#### TASK DETAILS:
Check each line of the listing below for the string "down", and copy the ones that have it.

#### DATA EXCERPT:
_ _ _ _ _
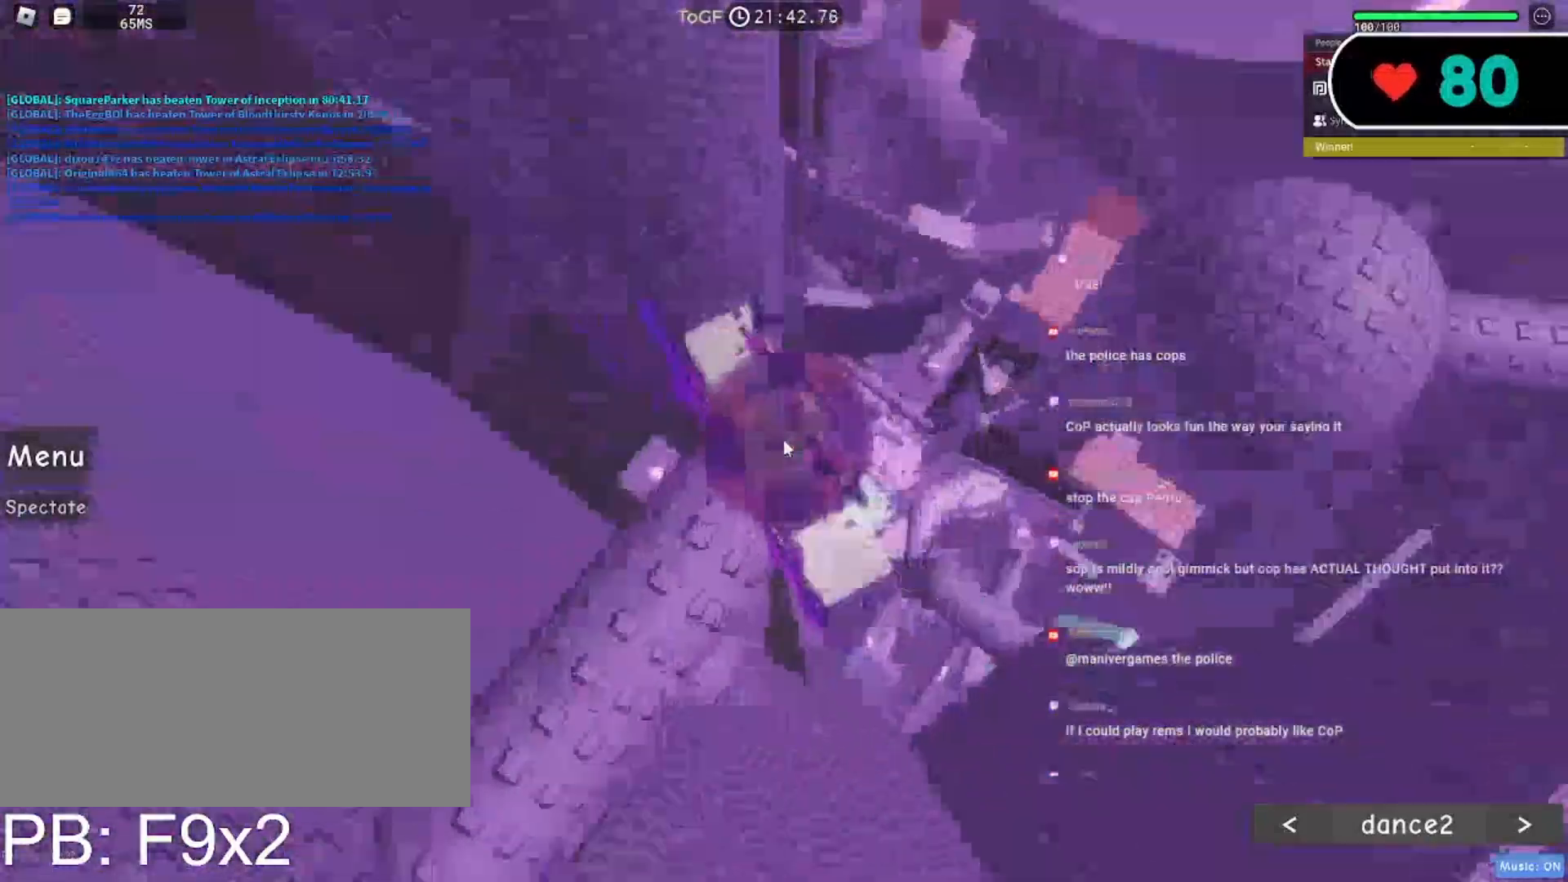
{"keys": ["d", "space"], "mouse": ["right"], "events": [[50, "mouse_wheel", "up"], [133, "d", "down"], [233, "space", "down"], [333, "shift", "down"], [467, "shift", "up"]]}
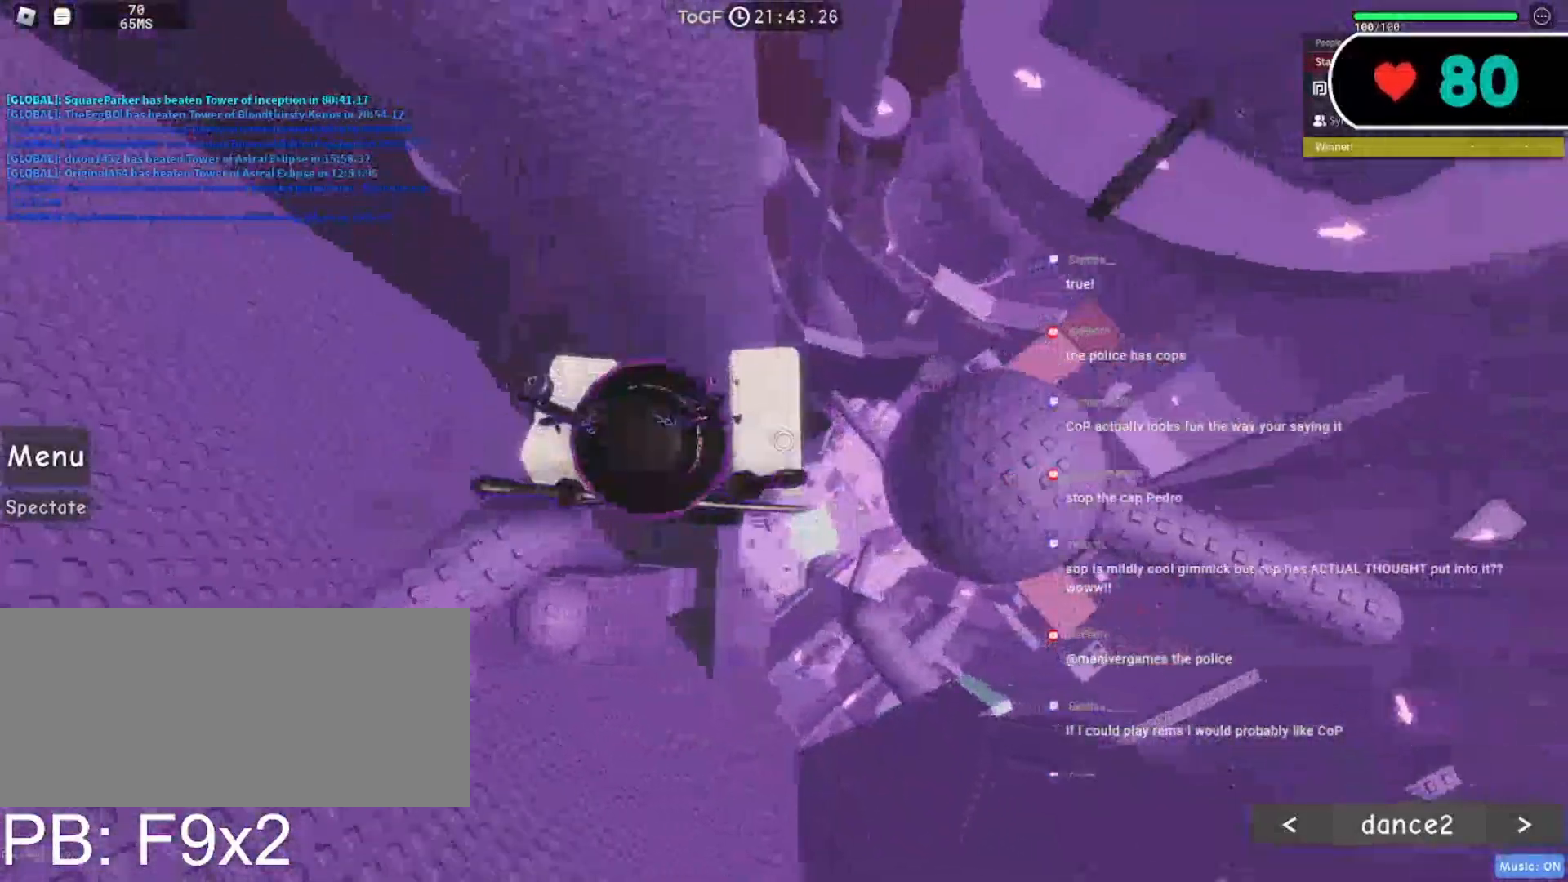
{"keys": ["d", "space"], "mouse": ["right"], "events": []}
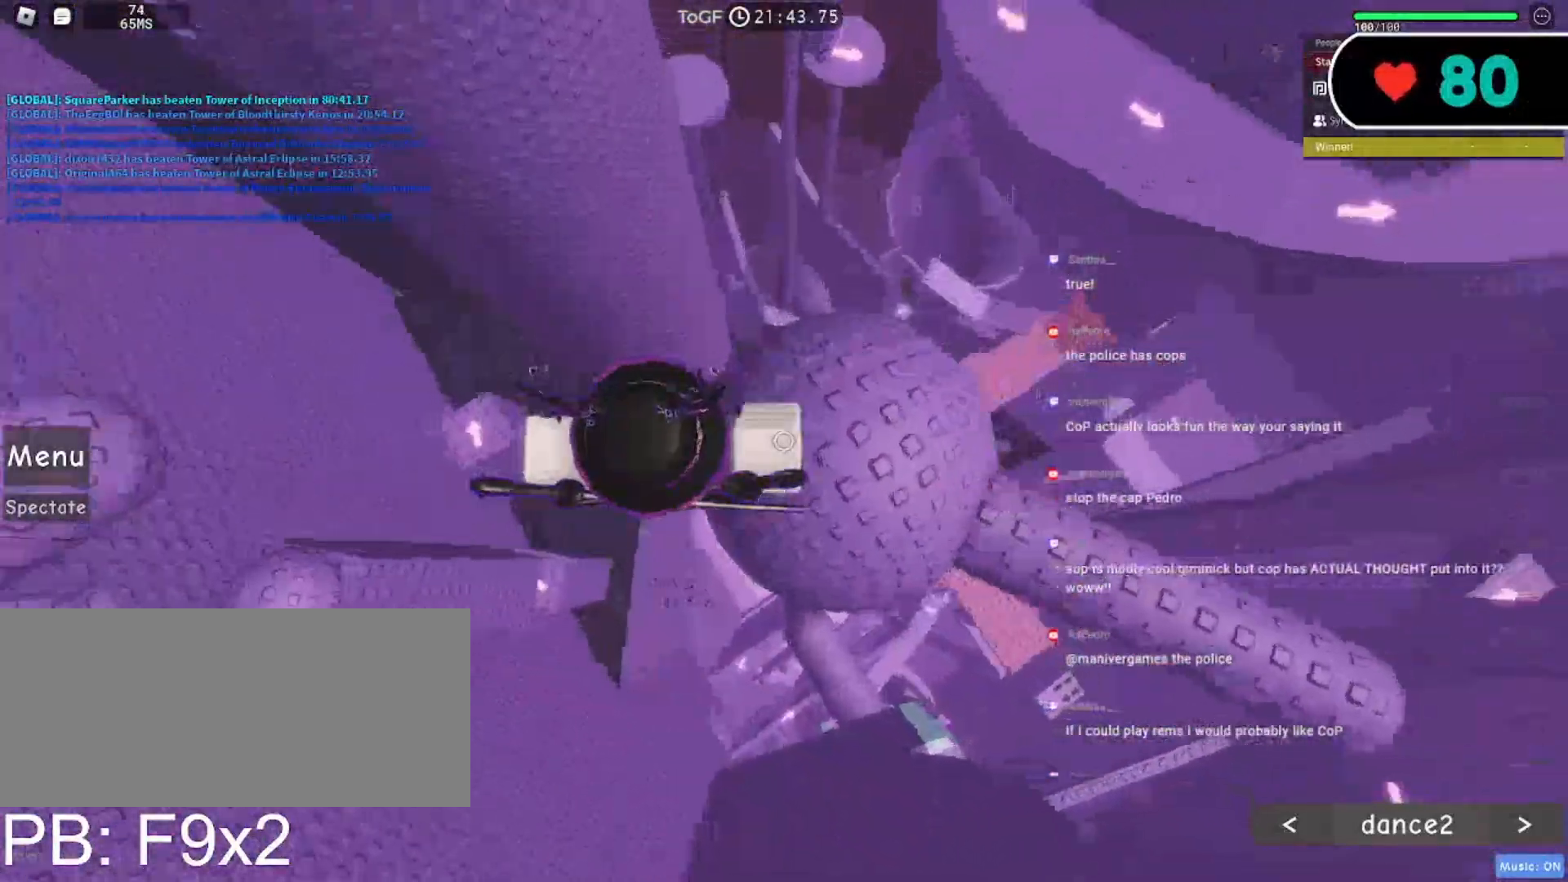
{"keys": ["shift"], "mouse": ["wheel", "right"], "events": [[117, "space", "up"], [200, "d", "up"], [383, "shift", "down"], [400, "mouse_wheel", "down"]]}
_ _ _ _ _
#### SOLUTION TO THIS TASK:
{"keys": ["d", "space"], "mouse": ["right"], "events": [[50, "mouse_wheel", "up"], [133, "d", "down"], [233, "space", "down"], [333, "shift", "down"], [467, "shift", "up"]]}
{"keys": ["shift"], "mouse": ["wheel", "right"], "events": [[117, "space", "up"], [200, "d", "up"], [383, "shift", "down"], [400, "mouse_wheel", "down"]]}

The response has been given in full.